§ **Aim of the exercise**:
Scan each line of the entries below for the word "Adding" and count the ones where it appears. The answer is that number alone.

-- Recorded data follows --

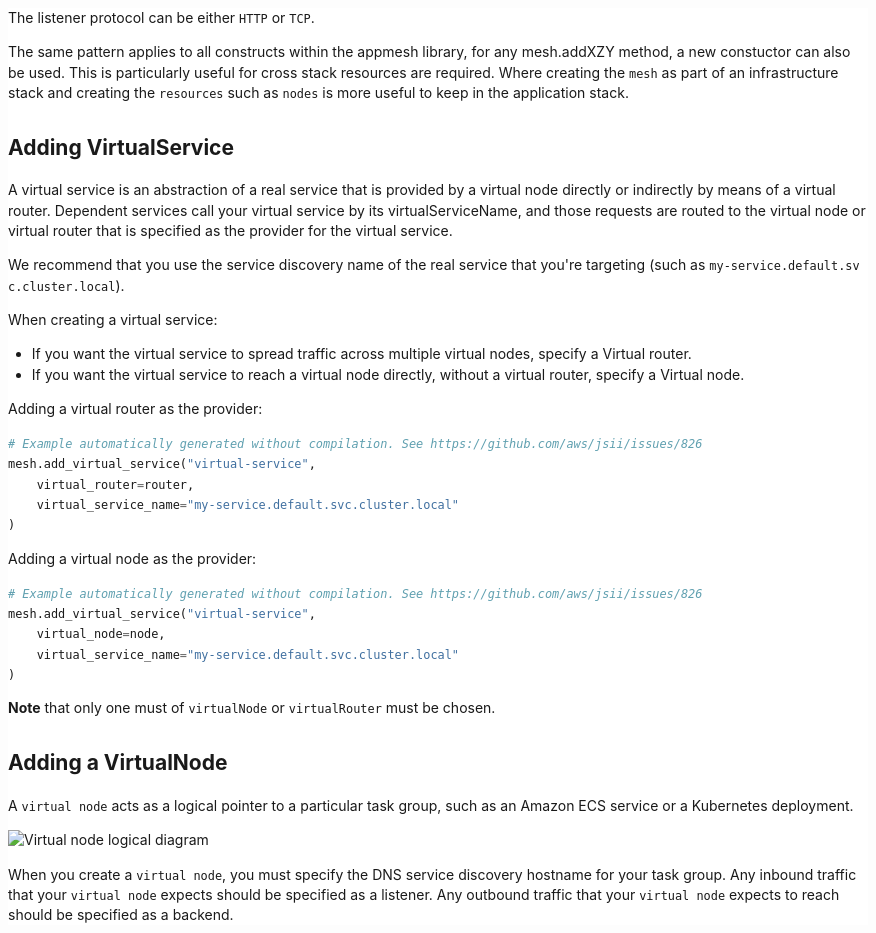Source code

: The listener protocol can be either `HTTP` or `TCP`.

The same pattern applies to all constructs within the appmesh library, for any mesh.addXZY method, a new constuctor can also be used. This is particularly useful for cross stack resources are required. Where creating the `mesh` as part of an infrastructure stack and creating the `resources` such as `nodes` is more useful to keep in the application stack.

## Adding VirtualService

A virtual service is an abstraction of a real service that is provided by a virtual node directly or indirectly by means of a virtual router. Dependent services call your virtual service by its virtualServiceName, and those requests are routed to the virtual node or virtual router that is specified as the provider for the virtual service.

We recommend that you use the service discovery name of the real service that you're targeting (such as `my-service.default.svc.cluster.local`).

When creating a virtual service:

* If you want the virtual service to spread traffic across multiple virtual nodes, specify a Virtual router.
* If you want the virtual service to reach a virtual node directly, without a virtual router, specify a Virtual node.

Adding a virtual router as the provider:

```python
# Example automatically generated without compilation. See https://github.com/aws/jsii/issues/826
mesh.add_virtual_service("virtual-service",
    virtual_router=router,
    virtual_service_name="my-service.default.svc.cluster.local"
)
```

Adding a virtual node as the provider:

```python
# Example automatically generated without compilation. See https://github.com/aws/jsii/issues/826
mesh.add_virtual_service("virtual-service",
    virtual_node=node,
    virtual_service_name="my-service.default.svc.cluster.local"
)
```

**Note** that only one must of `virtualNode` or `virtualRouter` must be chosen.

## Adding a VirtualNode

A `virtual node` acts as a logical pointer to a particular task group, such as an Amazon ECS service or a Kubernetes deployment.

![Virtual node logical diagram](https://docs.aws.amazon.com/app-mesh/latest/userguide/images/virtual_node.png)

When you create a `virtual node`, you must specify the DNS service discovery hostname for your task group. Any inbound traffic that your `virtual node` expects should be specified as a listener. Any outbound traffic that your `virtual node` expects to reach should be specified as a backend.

-- Recorded data concluded --
-- Recorded data follows --

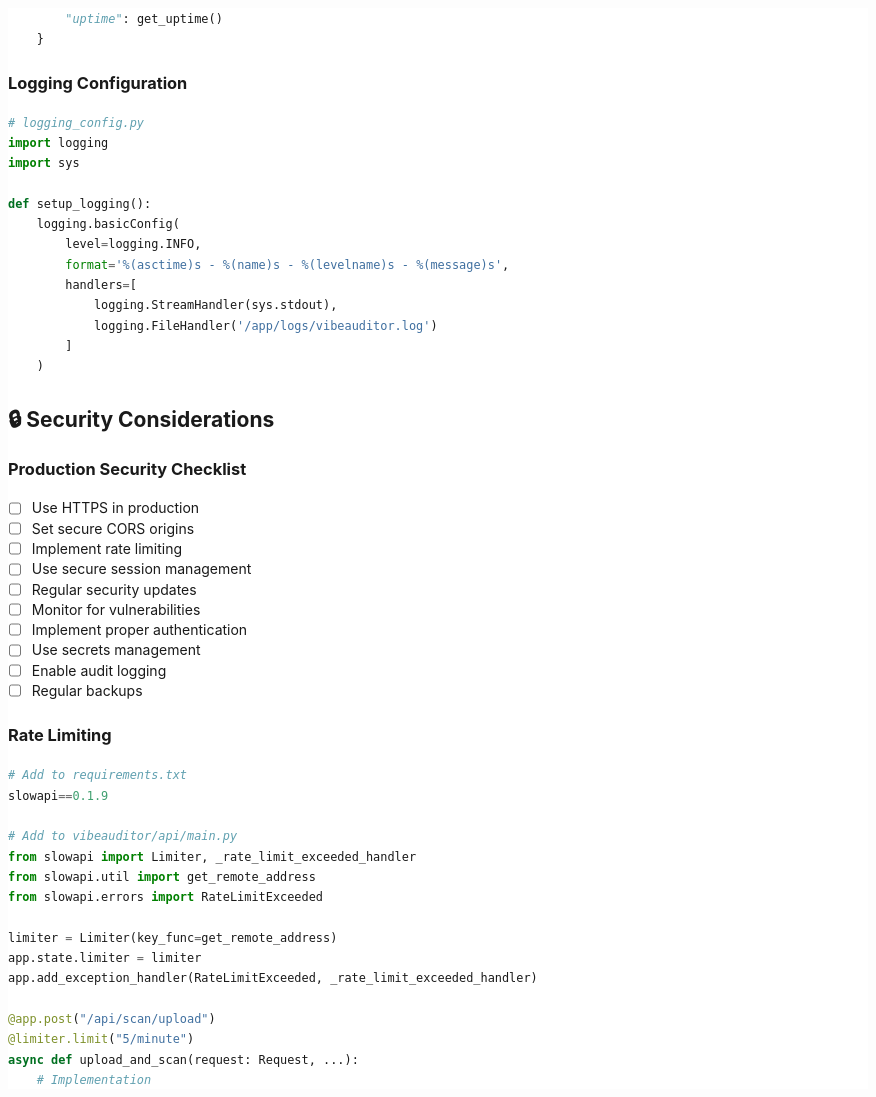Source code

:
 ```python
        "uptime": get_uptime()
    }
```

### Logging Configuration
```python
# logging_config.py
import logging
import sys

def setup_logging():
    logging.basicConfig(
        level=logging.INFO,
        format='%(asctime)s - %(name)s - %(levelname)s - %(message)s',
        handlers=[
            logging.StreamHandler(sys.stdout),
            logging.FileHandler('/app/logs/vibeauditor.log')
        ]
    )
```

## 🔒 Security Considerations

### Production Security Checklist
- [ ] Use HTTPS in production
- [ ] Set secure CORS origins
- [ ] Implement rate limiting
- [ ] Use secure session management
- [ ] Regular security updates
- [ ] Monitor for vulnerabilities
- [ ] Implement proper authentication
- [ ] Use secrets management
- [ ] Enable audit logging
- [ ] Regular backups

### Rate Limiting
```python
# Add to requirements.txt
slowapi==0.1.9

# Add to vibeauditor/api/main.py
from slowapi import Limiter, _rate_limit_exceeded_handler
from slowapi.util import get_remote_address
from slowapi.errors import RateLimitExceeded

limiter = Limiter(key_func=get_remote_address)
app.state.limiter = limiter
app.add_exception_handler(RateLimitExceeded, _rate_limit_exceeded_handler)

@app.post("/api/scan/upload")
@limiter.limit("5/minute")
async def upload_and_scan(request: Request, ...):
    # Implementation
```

-- Recorded data concluded --

§ **Result of this exercise**:
4